The U.S. Government’s Millennium Challenge Corporation recognizes the importance of a free press to the economic and democratic development of a country. A free press increases political transparency; educates citizens, enabling them to make informed decisions; provides information to consumers that leads to competitive pricing; and gives citizens an outlet through which they can voice opinions and ideas. A commitment to a free press is an investment in the long-term progress of any society.

In addition, MCC works to ensure the free flow of information regarding details of the implementation of its compacts and projects around the world. Working closely with local and international media, MCC’s transparent practices complement the work of a free, open press. MCC’s work with in-country communications counterparts includes training that focuses on best practices that promote press freedom and transparency.

Selection Indicators

MCC Indicators and Press Freedom

Countries must demonstrate a commitment to press freedom to be eligible for an MCC Compact. Freedom of the Press is a component in three of MCC’s Ruling Justly Indicators:

  • The Civil Liberties indicator measures country performance on freedom of expression and belief, association and organizational rights, rule of law and human rights, personal autonomy, individual and economic rights, and the independence of the media and the judiciary.
  • The Political Rights indicator measures country performance on the quality of the electoral process, political pluralism and participation, government corruption and transparency, and fair political treatment of ethnic groups.
    The Voice and Accountability indicator measures country performance on the ability of institutions to protect civil liberties, the extent to which citizens of a country are able to participate in the selection of governments, and the independence of the media.

Country Programs

MCC Programs Promoting Freedom of the Press

MCC is assisting those countries that have identified press freedom as an area needing improvement. MCC “Threshold Programs” engage with local media, NGOs, and government entities on taking the steps necessary to creating an environment where the free press can thrive.
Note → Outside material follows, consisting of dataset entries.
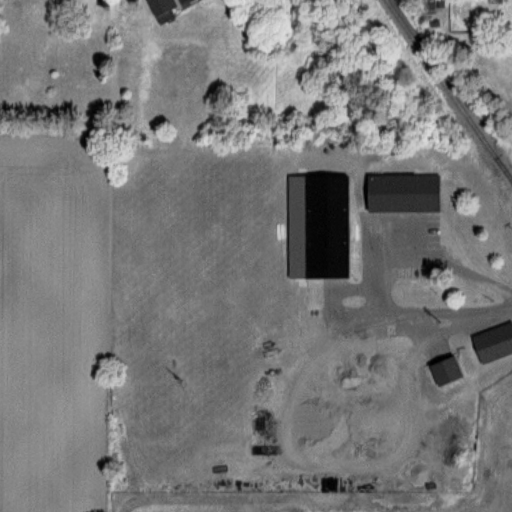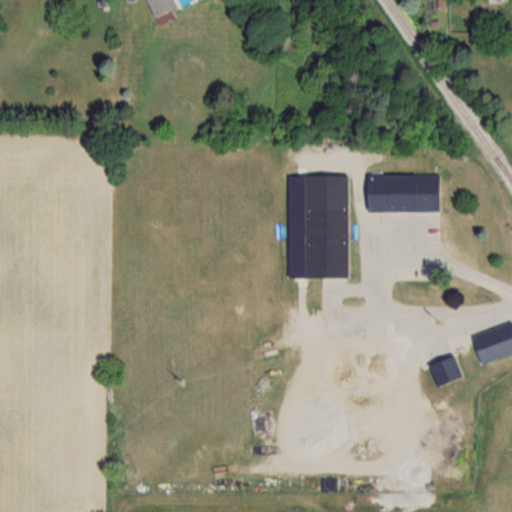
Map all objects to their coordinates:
building: (158, 6)
railway: (448, 90)
railway: (511, 180)
building: (401, 193)
building: (324, 226)
road: (382, 289)
building: (492, 342)
building: (446, 372)
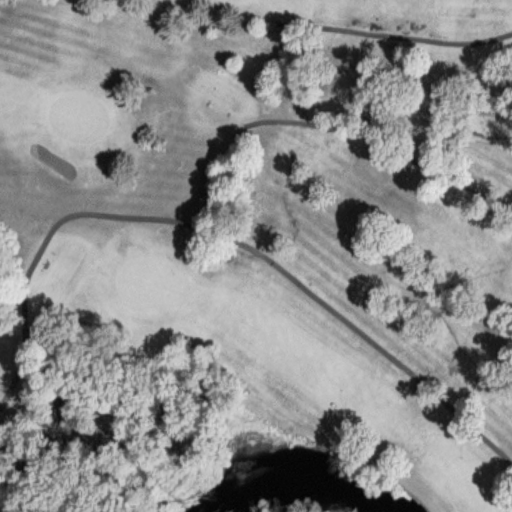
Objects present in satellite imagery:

Malawi (Component Total: $850,000)

Malawi’s program strengthens oversight and increases transparency.

  • Trains journalists and media professionals.
  • Establishes a Media Council to improve press freedom, promote ethical and professional standards, and accredit journalists.

Training was conducted for 45 journalists in investigative reporting, focusing heavily on how to “follow the money” and write well-researched articles on financial issues. Approximately 50 additional journalists from major print media have received training in investigative reporting since 2007.

Moldova (Component Total: $4 million)

Moldova’s program strengthens the monitoring capacity of civil society and mass-media.

  • Improves transparency and facilitates public scrutiny of government performance by NGOs and mass-media.
  • Builds positive NGO/Government partnerships and supports NGO capacity to provide effective policy analysis to successfully advocate for continued policy reform.
  • Improves the quality and quantity of investigative journalism.
  • Launches a mass media and NGO campaign to increase public knowledge and understanding of the social and financial consequences of corruption, etc.

The Independent Journalism Center stated that 716 corruption stories were published or broadcast by 16 monitored media outlets and that 27% of those articles tackled individual corruption cases.

Niger (Component Total: $4.2 million)

Niger’s program increases transparency of public procurement and strengthens civil society and the media.

  • Provides investigative journalism training on public procurement audits.
  • Supports anti-corruption efforts of the civil society and the media to help reduce public corruption.

Rwanda (Component Total: $3.2 million)

Rwanda’s program supports increasing the professionalism of journalists and the media, and helps build their capacity and sustainability as important actors in civil society.

  • Provides training to journalists to enable them to produce high-quality stories characterized by balance and accuracy.
  • Equips journalists with the skills to interpret budget and financial information.
  • Trains journalists to find, evaluate and protect sources.
  • Develops investigative skills for journalists to effectively monitor government activities.
  • Supports the development of independent, sustainable professional organizations for journalists and publishers.

Tanzania (Component Total: $3 million)

Tanzania’s program builds the nongovernmental sector monitoring capacity.

  • Trains and mobilizes civil society monitors at the national and local levels with an emphasis on enhancing the role of women in the process.
  • Trains journalists in investigative reporting.

The program trained more than 300 journalists in investigative reporting. A total of 6,363 stories exposing corruption were published during the program. The number of corruption-related stories appearing in the media increased from an average of 20 per month at the inception of the program to more than 400 per month.

Ukraine (Component Total: $9.82 million)

Ukraine’s program expands media and civil society monitoring of anti-corruption activities.

  • Develops public surveys to collect anti-corruption data and increases the number of NGO-initiated anti-corruption reforms.
  • Increases the role of the media and investigative journalism through increased exposure of corruption by the media and an increased number of investigations due to media exposure, among other activities.

The first national competition for Best Investigative Journalism was held with 462 submissions resulting in 82 prizes in 25 regions.